Source: The Indian express

Written by: Ashok Gulati (Infosys Chair Professor for Agriculture at ICRIER)

Topic in syllabus: Hunger (GS-2) | Cropping Patterns in various parts of the country | Different Types of Irrigation and Irrigation Systems; Storage, Transport and Marketing of Agricultural Produce and Issues and Related Constraints | Issues related to Direct and Indirect Farm Subsidies and Minimum Support Prices; Public Distribution System – Objectives, Functioning, Limitations, Revamping; Issues of Buffer Stocks and Food Security (GS-3)

Analysis about: This editorial talks about issues associated with agriculture & the need of agri-food policy.

Introduction:

·      Framing an optimal agri-food policy in India is the need of the hour. UN population projections (2019) indicate that India is likely to be the most populous country by 2027.

·      By 2030, the country is likely to have almost 600 million people living in urban areas, who would need safe food from the hinterlands. 

·      Indian agriculture has an average holding size of 1.08 hectare (2015-16 data), while engaging 42 per cent of the country’s workforce. Cultivable land and water for agriculture are limited and already under severe pressure.

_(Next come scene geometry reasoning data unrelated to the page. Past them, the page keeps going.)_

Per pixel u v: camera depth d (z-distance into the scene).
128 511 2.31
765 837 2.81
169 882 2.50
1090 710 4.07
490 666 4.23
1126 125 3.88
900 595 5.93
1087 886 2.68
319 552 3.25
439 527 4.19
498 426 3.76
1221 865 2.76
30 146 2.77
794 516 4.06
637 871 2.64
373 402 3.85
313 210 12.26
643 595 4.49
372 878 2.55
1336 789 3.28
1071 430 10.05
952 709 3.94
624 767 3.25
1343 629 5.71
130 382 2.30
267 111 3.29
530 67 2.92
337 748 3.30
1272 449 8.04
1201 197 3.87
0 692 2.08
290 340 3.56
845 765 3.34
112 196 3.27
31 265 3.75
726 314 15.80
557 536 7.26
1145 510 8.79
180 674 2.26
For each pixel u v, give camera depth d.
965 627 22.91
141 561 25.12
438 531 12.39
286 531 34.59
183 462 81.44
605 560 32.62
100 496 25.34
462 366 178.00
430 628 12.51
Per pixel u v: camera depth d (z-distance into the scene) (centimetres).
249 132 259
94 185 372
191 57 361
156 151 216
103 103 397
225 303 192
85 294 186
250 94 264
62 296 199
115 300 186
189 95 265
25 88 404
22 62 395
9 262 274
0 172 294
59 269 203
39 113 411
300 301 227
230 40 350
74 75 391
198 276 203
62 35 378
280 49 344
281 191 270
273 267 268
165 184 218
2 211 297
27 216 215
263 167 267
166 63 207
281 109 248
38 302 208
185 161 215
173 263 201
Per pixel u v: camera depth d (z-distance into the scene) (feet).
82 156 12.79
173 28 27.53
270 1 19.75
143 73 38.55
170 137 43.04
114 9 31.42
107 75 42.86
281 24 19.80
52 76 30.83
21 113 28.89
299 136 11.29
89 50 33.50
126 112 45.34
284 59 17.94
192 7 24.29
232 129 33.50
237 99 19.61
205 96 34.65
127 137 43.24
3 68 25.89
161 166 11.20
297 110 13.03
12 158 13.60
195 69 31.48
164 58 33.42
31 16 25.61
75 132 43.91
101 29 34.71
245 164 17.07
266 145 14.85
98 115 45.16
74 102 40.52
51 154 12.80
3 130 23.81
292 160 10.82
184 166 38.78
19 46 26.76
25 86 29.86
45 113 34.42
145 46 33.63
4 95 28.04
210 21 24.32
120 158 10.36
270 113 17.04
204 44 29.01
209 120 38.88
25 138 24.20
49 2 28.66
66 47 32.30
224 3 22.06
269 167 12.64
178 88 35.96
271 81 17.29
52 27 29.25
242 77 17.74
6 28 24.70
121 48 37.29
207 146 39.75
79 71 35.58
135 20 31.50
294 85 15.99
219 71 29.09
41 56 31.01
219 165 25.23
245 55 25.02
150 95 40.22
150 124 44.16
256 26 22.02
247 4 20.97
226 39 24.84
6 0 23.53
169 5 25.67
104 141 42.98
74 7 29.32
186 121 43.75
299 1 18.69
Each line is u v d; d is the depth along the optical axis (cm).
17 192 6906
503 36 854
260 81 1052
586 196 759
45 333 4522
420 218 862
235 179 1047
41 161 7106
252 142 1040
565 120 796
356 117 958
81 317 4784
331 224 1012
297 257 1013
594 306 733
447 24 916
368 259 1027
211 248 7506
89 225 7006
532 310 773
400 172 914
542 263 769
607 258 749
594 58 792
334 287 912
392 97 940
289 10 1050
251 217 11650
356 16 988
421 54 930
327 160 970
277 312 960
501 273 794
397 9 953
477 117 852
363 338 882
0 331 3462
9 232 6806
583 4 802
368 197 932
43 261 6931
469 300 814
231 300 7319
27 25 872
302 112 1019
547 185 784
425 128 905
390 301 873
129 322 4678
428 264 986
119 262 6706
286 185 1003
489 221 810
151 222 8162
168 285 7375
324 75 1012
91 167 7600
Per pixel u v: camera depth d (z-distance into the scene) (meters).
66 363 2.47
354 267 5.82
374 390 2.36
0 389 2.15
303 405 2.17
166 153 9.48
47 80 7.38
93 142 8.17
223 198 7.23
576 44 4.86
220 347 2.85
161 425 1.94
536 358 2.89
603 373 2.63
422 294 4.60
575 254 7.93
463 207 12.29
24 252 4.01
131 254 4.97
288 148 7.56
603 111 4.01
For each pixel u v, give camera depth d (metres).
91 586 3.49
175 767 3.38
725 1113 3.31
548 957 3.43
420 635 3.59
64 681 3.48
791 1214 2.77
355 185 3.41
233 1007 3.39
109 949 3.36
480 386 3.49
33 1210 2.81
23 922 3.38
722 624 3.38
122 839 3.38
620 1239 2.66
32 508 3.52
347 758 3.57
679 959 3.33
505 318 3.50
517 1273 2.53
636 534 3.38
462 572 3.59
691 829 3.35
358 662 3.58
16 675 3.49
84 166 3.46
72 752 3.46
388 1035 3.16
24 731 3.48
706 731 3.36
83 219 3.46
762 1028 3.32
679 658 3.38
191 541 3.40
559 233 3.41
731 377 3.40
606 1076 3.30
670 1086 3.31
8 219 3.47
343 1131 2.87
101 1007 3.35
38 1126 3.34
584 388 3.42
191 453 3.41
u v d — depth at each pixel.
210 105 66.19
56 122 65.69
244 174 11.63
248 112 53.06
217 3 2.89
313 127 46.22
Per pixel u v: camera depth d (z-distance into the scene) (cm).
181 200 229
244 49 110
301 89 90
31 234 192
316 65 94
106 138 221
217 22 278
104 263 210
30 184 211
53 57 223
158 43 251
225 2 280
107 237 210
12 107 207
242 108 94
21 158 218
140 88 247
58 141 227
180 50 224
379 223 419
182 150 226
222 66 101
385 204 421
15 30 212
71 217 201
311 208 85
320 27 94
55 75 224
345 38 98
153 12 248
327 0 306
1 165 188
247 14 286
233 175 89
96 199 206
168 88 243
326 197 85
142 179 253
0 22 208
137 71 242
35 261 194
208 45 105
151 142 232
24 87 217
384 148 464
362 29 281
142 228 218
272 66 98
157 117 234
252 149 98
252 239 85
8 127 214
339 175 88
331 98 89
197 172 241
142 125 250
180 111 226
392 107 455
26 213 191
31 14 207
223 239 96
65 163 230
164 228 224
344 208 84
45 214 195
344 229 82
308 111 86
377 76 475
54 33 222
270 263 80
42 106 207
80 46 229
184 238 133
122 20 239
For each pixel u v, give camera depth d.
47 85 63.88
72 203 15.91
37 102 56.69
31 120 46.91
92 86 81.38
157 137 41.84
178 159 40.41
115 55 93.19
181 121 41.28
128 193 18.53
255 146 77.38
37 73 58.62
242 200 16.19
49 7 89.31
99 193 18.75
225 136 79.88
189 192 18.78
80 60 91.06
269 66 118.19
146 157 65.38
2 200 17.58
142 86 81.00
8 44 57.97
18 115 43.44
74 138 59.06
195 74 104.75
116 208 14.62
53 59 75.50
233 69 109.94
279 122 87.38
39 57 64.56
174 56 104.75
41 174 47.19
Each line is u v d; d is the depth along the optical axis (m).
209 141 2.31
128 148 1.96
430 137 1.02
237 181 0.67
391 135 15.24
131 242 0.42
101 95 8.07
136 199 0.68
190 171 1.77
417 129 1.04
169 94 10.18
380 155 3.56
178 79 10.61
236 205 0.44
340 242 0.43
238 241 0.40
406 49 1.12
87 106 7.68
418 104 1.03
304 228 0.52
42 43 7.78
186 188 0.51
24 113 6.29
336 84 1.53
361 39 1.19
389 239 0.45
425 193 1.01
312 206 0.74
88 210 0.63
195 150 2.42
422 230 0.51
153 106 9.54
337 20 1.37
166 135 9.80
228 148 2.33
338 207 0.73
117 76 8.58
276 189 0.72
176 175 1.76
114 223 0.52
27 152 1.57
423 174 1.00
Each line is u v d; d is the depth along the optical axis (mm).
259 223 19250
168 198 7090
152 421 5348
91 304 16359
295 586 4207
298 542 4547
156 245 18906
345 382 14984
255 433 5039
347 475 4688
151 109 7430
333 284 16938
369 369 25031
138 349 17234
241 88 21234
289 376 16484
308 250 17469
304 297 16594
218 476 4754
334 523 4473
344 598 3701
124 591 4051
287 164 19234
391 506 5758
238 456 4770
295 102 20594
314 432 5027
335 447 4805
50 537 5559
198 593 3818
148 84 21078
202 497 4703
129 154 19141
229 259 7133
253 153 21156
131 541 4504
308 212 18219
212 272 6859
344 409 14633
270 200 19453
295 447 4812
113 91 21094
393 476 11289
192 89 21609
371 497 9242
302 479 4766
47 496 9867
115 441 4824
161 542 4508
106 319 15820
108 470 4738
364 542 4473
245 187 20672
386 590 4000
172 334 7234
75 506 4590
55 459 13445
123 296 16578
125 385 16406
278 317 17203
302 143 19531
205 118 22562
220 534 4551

Issues associated with the Indian agriculture & Why do we need agri-food policy?

·      It is believed that developing countries should invest at least one per cent of their agri-GDP in agri-R&D and extension. India invests about half.

·      India’s critical failing has been the inability to protect its natural resource endowments, especially water and soil.

·      Free electricity for pumping groundwater and highly subsidised fertilisers, especially urea, are damaging groundwater levels and its quality, especially in the Green Revolution states of Punjab, Haryana and western Uttar Pradesh.

·      This region is crying for crop diversification, especially reducing the area under rice by almost half, while augmenting farmers’ incomes.

·      Sugar and wheat are being produced at prices higher than global prices, and these crops can’t be exported unless they are heavily subsidised.

·      Excessive stocks of wheat and rice with the Food Corporation of India (FCI) are putting pressure on the agency’s finances.

·      Rice remains globally competitive, but it should be remembered that in exporting rice we are also exporting massive amounts of precious water — almost 25-30 billion cubic meters, annually. This is the water that is pumped for rice cultivation, enabled by subsidised power supply.

·      All these are signs of sub-optimal agri-food policies.

·      In the marketing segment also, for most of our agri-commodities, our costs remain high compared to several other developing countries due to poor logistics, low investments in supply lines and high margins of intermediaries.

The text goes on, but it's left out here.